Thursday 25 Apr 2024
By
main news image

KUALA LUMPUR (March 13): The risk to Malaysia's sovereign rating is limited in the medium term, Malaysian Rating Corporation Berhad (MARC) said today.

In an analysis of Bank Negara’s Annual Report 2014, MARC chief economist Nor Zahidi Alias said this was because the government’s dependance on external financing was minimal and the government had no history of default.

According to Bank Negara 2014 annual report, total outstanding domestic and external borrowings by non-financial businesses continued to grow in 2014 at 6.8% compared to an increase of 10.4% in 2013.

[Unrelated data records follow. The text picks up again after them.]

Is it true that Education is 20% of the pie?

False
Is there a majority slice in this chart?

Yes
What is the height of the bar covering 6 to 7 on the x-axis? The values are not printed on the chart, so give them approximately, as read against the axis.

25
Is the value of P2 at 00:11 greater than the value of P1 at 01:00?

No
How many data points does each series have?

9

Nor Zahidi said Bank Negara’s stress tests had shown that the solvency of the firms tested remained intact even after discounting the effect of higher asset valuation arising from a weaker ringgit.

“This suggests that most Malaysian firms have adequate revenue generating assets to cover potentially high foreign currency liabilities,” he said.

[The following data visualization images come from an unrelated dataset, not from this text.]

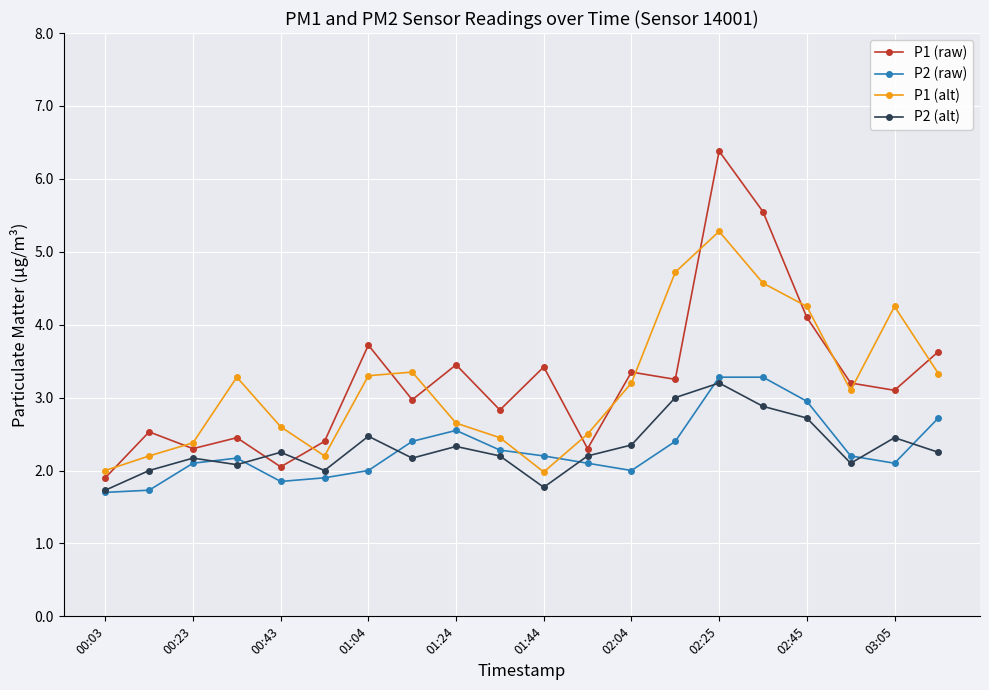

True or false: P1 (raw) and P2 (alt) intersect in this chart.

True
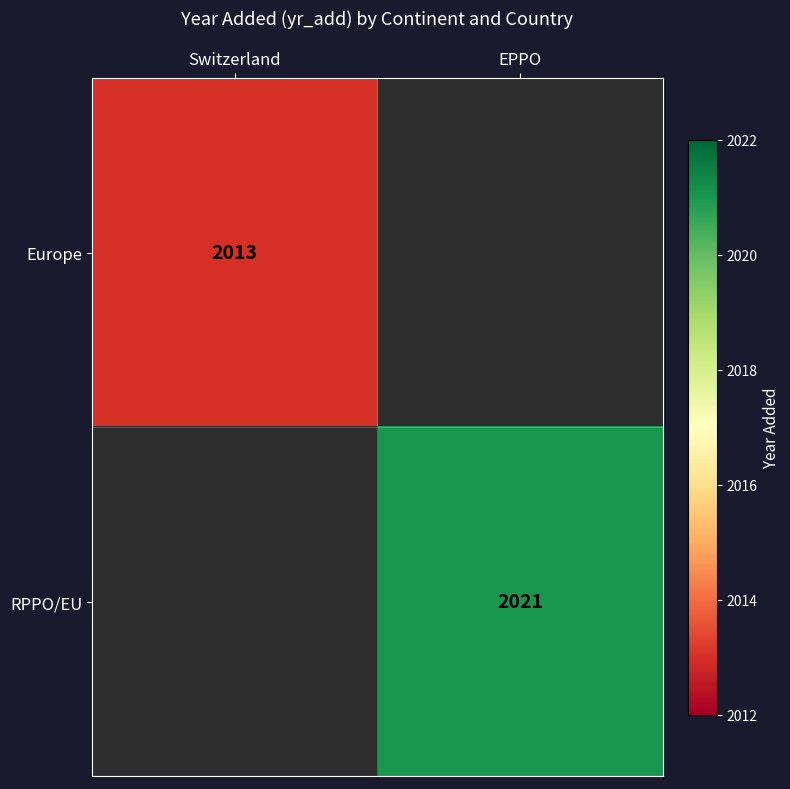

Is the value of Europe at Switzerland greater than the value of RPPO/EU at EPPO?

No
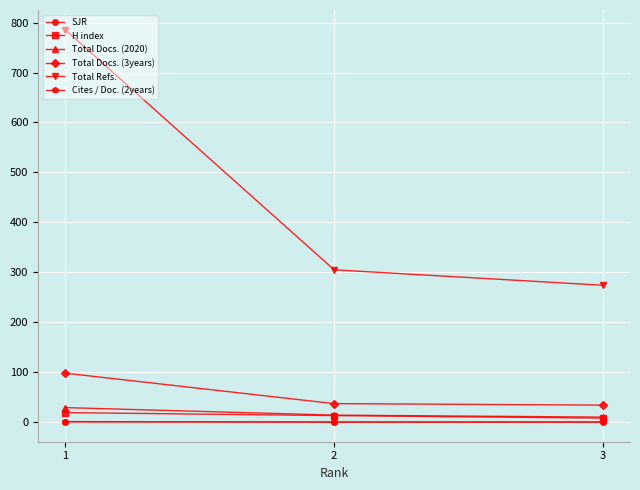

What is the average value of the H index series?

13.3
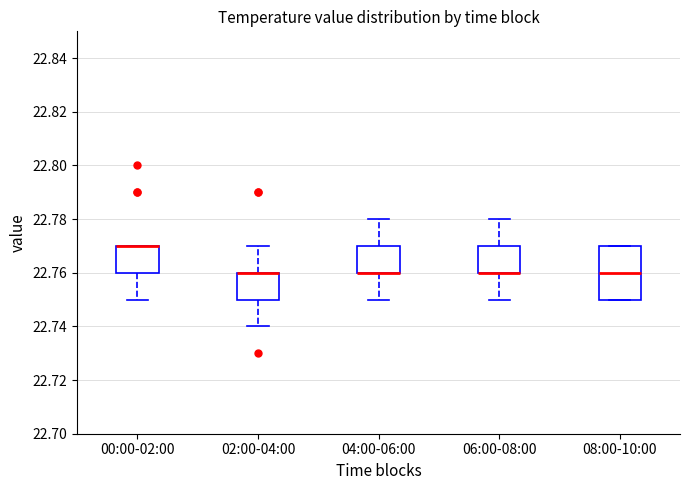

Reading left to right, transcribe this box plot: for each box, give where its median line is, the range the box spans, and where its two whiskers end, as read against the y-axis. The values are not printed on the chart, so give them approximately, as read against the axis.

00:00-02:00: median 22.77 (drawn on the box's upper edge), box 22.76 to 22.77, whiskers 22.75 to 22.77
02:00-04:00: median 22.76 (drawn on the box's upper edge), box 22.75 to 22.76, whiskers 22.74 to 22.77
04:00-06:00: median 22.76 (drawn on the box's lower edge), box 22.76 to 22.77, whiskers 22.75 to 22.78
06:00-08:00: median 22.76 (drawn on the box's lower edge), box 22.76 to 22.77, whiskers 22.75 to 22.78
08:00-10:00: median 22.76, box 22.75 to 22.77, whiskers 22.75 to 22.77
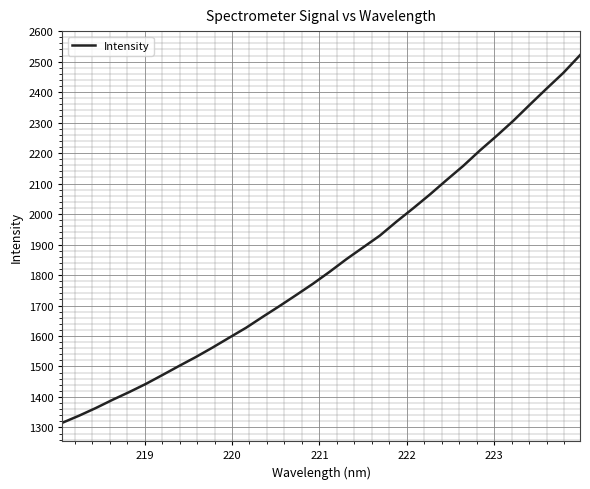

What is the smallest value displayed?

1315.4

“Separately, we concur with Bank Negara’ findings that the overall leverage (based on debt-to-equity ratio) of the Malaysian business sector remains intact and stood below the level observed prior to the Global Financial Crisis,” he added.

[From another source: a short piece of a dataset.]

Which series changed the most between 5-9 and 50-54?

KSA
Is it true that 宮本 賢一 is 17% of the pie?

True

Nor Zahidi said Marc's calculations (based on the median, average and total debt weighted debt-to-earnings before interest and tax) also suggested that a large proportion of corporate debt was concentrated in a few big and highly leveraged corporations.

He said the overall economic landscape was still supported by a healthy banking sector with capital ratios surpassing the levels of Basel III.

He noted that overall loan growth remained resilient in 2014, spearheaded by lending for residential properties with values remaining relatively high although homes' prices had softened to 4.6% in the third quarter of 2014.

“Macro-prudential measures by BNM continued to dent consumer demand for credit cards, passenger cars and personal loans in 2014 (1.2%, 2.3% and 3.9% respectively) but have not impacted the demand for residential property loans significantly (2014: 13.3%),” he said.

He said MARC’s concern remained on the effectiveness of the measures meant to induce further deleveraging in the household sector.

“Notwithstanding this, the probability of systemic risk is contained by a resilient banking system and greater supervision through the adoption of Basel III requirements,” he said.

However, MARC views with concern that the bulk of household debt (50.5%) belonged to households with income of RM5,000 and below per month, who likely have minimal savings.

Still, it has become the norm for countries with relatively young demographics to have considerably higher household debt (Singapore: 76.3% of GDP, Thailand: 83.5% of GDP), he said.